Até quem já praticava ginástica ganhou um empurrãozinho com as conquistas de Rebeca. É o caso de Isis Alcantara dos Santos, que já havia sido aprovada na primeira avaliação, antes da pandemia. Ela fez apenas duas aulas antes do fechamento dos clubes e academias para conter a disseminação do novo coronavírus. A menina de seis anos é filha do ex-ginasta Adan Santos, integrante da equipe brasileira que foi medalha de prata nos Jogos Pan-americanos de 2007 no Rio. Ele competiu ao lado de Diego Hypólito.
“Eu sei que o esporte para crianças é de extrema importância para o seu desenvolvimento, mas o tempo pode dizer se ela terá gosto no futuro. Não vou pressionar, essa escolha será somente dela”, diz o pai, que hoje trabalha na área de Tecnologia da Informação.
Boa safra
O olhar dos especialistas do ginásio Bonifácio Cardoso na primeira seleção analisam o biotipo das crianças, força nos braços e nas pernas, coragem para fazer os exercícios e flexibilidade. Para eles, a “safra” de novos talentos é promissora. “Temos pelo menos 15 meninas que apresentam potencial”, afirma Monica dos Anjos. “A grande maioria dos alunos nunca teve contato com um aparelho de ginástica. São talentos e aptidões naturais”, completa Rosana.

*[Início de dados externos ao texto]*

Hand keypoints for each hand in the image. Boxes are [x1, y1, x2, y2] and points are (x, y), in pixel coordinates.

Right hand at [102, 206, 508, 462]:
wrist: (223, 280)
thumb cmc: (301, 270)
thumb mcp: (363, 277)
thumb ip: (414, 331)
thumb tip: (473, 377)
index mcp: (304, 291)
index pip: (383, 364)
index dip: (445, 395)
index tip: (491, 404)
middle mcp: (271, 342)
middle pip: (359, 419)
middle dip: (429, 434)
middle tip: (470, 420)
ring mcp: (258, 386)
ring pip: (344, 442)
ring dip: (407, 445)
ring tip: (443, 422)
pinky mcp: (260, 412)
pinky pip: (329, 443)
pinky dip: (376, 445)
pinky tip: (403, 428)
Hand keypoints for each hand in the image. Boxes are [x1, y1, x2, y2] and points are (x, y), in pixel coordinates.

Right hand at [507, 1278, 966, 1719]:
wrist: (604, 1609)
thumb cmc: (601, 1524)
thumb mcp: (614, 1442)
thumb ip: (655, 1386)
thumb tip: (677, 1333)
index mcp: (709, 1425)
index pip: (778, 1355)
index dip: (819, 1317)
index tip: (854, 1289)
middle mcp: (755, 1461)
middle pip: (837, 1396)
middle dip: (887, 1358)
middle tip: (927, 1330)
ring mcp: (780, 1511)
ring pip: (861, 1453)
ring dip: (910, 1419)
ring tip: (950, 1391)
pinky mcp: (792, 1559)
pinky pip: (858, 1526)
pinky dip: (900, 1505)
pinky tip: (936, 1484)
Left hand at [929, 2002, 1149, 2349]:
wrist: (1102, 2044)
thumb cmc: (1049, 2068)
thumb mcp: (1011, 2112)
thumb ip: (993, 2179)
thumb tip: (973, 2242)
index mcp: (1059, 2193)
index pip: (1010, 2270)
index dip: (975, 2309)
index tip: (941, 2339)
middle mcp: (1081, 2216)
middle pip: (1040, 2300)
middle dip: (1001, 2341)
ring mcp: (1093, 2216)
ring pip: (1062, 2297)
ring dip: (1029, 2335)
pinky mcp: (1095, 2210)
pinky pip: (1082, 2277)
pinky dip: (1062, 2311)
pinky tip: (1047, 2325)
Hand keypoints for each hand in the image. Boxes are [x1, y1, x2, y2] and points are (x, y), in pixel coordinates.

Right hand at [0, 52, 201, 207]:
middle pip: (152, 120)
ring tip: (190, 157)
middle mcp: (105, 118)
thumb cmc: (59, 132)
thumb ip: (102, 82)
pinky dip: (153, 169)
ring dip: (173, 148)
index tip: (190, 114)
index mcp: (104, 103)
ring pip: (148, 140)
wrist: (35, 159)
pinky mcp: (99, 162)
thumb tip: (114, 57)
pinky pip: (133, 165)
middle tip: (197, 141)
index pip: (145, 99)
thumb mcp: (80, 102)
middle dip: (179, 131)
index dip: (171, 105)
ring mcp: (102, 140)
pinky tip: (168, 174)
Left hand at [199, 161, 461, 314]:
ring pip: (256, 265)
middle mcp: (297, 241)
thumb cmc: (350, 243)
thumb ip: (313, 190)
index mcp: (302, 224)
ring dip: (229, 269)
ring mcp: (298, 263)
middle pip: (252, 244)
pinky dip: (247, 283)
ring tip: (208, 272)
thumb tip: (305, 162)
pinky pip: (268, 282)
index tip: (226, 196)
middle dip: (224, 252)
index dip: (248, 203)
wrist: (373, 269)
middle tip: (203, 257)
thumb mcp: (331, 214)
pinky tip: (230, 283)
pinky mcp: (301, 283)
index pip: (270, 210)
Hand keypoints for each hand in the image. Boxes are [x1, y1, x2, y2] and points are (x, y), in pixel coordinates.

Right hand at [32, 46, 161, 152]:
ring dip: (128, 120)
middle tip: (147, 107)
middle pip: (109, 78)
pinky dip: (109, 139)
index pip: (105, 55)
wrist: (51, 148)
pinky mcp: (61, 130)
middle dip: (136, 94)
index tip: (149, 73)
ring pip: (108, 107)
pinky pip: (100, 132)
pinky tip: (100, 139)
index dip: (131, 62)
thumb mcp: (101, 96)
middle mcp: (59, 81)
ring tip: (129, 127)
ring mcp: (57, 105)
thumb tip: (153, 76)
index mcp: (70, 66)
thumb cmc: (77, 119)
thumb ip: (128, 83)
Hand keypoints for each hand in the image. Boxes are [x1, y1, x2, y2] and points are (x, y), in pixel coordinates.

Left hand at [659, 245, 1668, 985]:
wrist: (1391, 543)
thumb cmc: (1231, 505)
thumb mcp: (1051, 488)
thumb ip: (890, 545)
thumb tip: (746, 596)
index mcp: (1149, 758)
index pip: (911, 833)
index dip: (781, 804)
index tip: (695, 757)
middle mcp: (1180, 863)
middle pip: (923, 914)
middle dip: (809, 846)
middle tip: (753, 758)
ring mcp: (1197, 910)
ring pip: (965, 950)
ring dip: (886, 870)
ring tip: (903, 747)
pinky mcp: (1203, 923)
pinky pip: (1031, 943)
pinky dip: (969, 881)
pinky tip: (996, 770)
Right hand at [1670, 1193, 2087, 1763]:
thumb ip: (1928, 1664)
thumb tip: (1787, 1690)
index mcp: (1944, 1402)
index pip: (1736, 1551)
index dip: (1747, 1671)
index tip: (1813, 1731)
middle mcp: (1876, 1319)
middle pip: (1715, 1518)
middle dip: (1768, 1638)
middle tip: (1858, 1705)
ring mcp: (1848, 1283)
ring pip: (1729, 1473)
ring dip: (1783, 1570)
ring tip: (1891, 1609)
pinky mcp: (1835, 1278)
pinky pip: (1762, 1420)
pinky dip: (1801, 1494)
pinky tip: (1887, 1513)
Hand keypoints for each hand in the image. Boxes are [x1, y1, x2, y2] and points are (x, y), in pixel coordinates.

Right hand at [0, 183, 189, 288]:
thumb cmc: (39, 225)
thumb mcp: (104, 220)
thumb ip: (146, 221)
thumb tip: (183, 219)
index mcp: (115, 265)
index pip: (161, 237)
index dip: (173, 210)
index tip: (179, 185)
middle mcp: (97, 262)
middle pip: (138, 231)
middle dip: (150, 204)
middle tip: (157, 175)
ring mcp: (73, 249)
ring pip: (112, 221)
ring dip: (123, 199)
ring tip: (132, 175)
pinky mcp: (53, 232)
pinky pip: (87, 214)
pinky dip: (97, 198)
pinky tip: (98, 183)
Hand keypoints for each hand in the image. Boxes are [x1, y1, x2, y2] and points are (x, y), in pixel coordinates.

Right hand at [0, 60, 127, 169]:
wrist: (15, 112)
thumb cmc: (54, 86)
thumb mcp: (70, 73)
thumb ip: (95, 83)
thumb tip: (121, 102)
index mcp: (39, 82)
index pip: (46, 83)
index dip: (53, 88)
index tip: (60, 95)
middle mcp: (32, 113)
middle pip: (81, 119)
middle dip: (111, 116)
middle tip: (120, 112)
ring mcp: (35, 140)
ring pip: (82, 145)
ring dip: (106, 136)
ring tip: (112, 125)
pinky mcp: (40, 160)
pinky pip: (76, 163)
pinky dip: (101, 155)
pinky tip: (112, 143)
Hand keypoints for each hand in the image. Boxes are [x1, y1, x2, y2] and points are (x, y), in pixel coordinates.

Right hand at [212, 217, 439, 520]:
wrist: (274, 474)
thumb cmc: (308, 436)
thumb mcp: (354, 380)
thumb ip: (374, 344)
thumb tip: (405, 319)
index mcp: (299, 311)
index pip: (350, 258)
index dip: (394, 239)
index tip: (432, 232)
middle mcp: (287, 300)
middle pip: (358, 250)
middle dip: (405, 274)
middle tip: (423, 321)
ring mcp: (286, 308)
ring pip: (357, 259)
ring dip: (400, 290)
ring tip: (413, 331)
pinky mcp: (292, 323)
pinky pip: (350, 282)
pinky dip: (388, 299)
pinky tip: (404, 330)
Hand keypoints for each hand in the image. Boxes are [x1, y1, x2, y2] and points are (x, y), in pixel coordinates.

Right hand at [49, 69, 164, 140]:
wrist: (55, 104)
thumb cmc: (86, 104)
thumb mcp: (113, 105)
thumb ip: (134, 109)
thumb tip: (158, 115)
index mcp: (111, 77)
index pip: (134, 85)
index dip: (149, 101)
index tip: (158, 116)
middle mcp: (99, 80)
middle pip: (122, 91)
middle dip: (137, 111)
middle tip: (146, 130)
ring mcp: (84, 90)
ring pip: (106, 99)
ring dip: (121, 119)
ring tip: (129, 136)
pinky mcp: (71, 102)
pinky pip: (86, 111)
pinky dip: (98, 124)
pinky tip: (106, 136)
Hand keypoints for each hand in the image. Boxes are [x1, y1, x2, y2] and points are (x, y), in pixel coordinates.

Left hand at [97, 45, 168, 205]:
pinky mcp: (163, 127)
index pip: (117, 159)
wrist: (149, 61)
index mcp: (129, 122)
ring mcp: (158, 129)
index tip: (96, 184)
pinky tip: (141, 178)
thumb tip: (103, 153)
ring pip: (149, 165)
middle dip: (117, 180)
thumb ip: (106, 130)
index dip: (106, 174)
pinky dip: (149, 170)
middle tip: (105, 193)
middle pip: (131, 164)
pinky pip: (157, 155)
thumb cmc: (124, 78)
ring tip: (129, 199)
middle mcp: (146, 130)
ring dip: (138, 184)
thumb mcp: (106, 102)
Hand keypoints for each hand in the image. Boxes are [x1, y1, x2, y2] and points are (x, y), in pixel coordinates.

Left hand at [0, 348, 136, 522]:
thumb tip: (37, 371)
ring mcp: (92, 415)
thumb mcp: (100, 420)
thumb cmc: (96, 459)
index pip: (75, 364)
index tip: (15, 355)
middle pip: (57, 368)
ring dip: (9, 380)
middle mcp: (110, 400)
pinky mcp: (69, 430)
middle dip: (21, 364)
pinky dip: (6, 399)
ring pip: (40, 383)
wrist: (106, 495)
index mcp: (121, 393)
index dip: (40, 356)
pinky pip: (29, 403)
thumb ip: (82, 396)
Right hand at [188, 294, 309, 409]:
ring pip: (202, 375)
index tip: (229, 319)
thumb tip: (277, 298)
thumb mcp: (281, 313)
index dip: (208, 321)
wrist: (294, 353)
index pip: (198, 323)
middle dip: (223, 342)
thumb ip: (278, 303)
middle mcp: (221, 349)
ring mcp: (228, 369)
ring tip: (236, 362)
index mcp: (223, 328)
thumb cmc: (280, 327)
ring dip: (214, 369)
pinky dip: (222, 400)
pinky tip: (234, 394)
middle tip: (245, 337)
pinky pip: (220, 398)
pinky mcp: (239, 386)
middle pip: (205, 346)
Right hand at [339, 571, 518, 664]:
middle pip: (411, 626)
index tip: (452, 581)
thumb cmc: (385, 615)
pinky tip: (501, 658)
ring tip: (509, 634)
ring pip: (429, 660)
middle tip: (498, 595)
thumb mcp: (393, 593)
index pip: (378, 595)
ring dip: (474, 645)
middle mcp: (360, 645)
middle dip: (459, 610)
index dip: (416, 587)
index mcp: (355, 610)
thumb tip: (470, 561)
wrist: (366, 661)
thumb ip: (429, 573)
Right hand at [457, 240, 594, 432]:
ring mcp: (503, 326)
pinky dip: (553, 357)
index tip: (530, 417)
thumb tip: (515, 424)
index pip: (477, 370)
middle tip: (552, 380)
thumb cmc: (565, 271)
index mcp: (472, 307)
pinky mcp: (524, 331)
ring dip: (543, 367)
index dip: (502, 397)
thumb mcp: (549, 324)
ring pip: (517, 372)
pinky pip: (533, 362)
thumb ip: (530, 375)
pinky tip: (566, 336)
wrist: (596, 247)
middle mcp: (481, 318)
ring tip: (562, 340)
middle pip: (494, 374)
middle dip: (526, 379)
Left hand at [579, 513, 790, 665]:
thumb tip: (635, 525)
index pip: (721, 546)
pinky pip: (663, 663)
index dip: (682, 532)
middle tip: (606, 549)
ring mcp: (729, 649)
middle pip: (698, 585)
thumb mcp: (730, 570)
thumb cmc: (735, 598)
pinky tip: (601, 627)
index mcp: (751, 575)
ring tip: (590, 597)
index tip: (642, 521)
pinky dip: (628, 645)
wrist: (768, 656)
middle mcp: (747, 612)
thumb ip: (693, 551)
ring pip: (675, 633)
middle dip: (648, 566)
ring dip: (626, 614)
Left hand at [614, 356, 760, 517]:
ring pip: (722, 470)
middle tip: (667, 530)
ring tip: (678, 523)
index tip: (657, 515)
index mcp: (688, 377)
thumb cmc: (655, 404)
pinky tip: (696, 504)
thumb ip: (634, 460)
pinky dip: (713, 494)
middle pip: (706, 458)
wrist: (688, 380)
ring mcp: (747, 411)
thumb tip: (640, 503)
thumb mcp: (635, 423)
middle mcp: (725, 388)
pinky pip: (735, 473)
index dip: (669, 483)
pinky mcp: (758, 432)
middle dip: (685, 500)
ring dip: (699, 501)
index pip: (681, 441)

Além do “efeito Rebeca”, o isolamento imposto pela pandemia também ajuda a explicar a grande procura pelas atividades presenciais, interrompidas desde o início do ano passado. O avanço da campanha de vacinação permitiu a retomada dos treinos em setembro. Em Guarulhos, o programa recebe crianças e adolescentes entre seis e 17 anos para democratizar o acesso à prática esportiva.
Modalidades como voleibol, basquete, futsal, futebol, ginástica artística, ginástica rítmica, judô, karatê, badminton, atletismo e kickboxing já voltaram às aulas.